Use the retry framework for REST API retries

This change incorporates feedback on https://github.com/pulumi/pulumi/pull/764,
in addition to refactoring the retry logic to use our retry framework rather
than hand-rolling it in the REST API code.  It's a minor improvement, but at
least lets us consolidate some of this logic which we'll undoubtedly use more
of over time.
This commit is contained in:
joeduffy 2017-12-26 09:39:49 -08:00
parent db5318b0a5
commit 87079589f1
2 changed files with 110 additions and 93 deletions

View file

@ -3,6 +3,7 @@
package cloud
import (
"context"
"encoding/base64"
"fmt"
"io"
@ -31,6 +32,7 @@ import (
"github.com/pulumi/pulumi/pkg/util/archive"
"github.com/pulumi/pulumi/pkg/util/cmdutil"
"github.com/pulumi/pulumi/pkg/util/contract"
"github.com/pulumi/pulumi/pkg/util/retry"
"github.com/pulumi/pulumi/pkg/workspace"
)
@ -444,8 +446,6 @@ func (b *cloudBackend) makeProgramUpdateRequest(stackName tokens.QName) (apitype
}, nil
}
const maxRetryTime = 5 * time.Second
// waitForUpdate waits for the current update of a Pulumi program to reach a terminal state. Returns the
// final state. "path" is the URL endpoint to poll for updates.

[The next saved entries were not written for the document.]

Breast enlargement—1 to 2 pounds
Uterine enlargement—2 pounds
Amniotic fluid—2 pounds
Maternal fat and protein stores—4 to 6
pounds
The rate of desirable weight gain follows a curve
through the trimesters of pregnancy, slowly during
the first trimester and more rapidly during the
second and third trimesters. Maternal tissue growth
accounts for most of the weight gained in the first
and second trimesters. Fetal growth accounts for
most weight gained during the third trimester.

func (b *cloudBackend) waitForUpdate(path string) (apitype.UpdateStatus, error) {
@ -453,67 +453,18 @@ func (b *cloudBackend) waitForUpdate(path string) (apitype.UpdateStatus, error)
eventIndex := "0"
for {
// Query for the latest update results, including log entries so we can provide active status updates.
var retries int
var retryTime time.Duration
var updateResults apitype.UpdateResults
for {
pathWithIndex := fmt.Sprintf("%s?afterIndex=%s", path, eventIndex)

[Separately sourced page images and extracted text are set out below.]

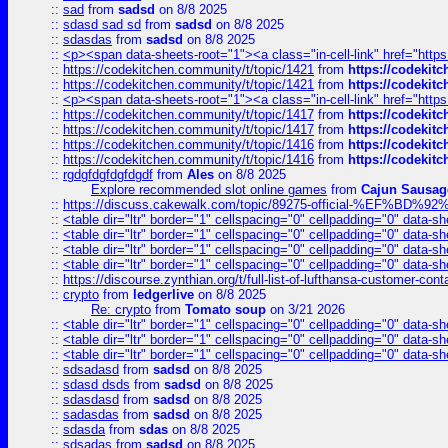
::
sad
from
sadsd
on 8/8 2025
::
sdasd sad sd
from
sadsd
on 8/8 2025
::
sdasdas
from
sadsd
on 8/8 2025
::
<p><span data-sheets-root="1"><a class="in-cell-link" href="https
::
https://codekitchen.community/t/topic/1421
from
https://codekit
::
https://codekitchen.community/t/topic/1421
from
https://codekit
::
<p><span data-sheets-root="1"><a class="in-cell-link" href="https
::
https://codekitchen.community/t/topic/1417
from
https://codekit
::
https://codekitchen.community/t/topic/1417
from
https://codekit
::
https://codekitchen.community/t/topic/1416
from
https://codekit
::
https://codekitchen.community/t/topic/1416
from
https://codekit
::
rgdgfdgfdgfdgdf
from
Ales
on 8/8 2025
Explore recommended slot online games
from
Cajun Sausag
::
https://discuss.cakewalk.com/topic/89275-official-%EF
::
<table dir="ltr" border="1" cellspacing="0" cellpadding="0" data-sh
::
<table dir="ltr" border="1" cellspacing="0" cellpadding="0" data-sh
::
<table dir="ltr" border="1" cellspacing="0" cellpadding="0" data-sh
::
<table dir="ltr" border="1" cellspacing="0" cellpadding="0" data-sh
::
https://discourse.zynthian.org/t/full-list-of-lufthansa-customer-co
::
crypto
from
ledgerlive
on 8/8 2025
Re: crypto
from
Tomato soup
on 3/21 2026
::
<table dir="ltr" border="1" cellspacing="0" cellpadding="0" data-sh
::
<table dir="ltr" border="1" cellspacing="0" cellpadding="0" data-sh
::
<table dir="ltr" border="1" cellspacing="0" cellpadding="0" data-sh
::
sdsadasd
from
sadsd
on 8/8 2025
::
sdasd dsds
from
sadsd
on 8/8 2025
::
sdasdasd
from
sadsd
on 8/8 2025
::
sadasdas
from
sadsd
on 8/8 2025
::
sdasda
from
sdas
on 8/8 2025
::
sdsadas
from
sadsd
on 8/8 2025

err := pulumiRESTCall(b.cloudURL, "GET", pathWithIndex, nil, nil, &updateResults)
if err == nil {
break
}
// There are three kinds of errors we might see:
// 1) Expected HTTP errors (like timeouts); silently retry.
// 2) Unexpected HTTP errors (like Unauthorized, etc); exit with an error.
// 3) Anything else; this could be any number of things, including transient errors (flaky network).
// In this case, we warn the user and keep retrying; they can ^C if it's not transient.
warn := true
if errResp, ok := err.(*apitype.ErrorResponse); ok {
if errResp.Code == 504 {
// If our request to the Pulumi Service returned a 504 (Gateway Timeout), ignore it and keep
// continuing. The sole exception is if we've done this 10 times. At that point, we will have
// been waiting for many seconds, and want to let the user know something might be wrong.
// TODO(pulumi/pulumi-ppc/issues/60): Elminate these timeouts all together.
if retries < 10 {
warn = false
}
glog.V(3).Infof("Expected %s HTTP %d error after %d retries (retrying): %v",
b.cloudURL, errResp.Code, retries, err)
} else {
// Otherwise, we will issue an error.
glog.V(3).Infof("Unexpected %s HTTP %d error after %d retries (erroring): %v",
b.cloudURL, errResp.Code, retries, err)
return apitype.StatusFailed, err
}
} else {
glog.V(3).Infof("Enexpected %s error after %d retries (retrying): %v", b.cloudURL, retries, err)
}
// Compute a new retry time. Start at 100ms and increase by 1.5x from there, up to a maximum of 5 seconds.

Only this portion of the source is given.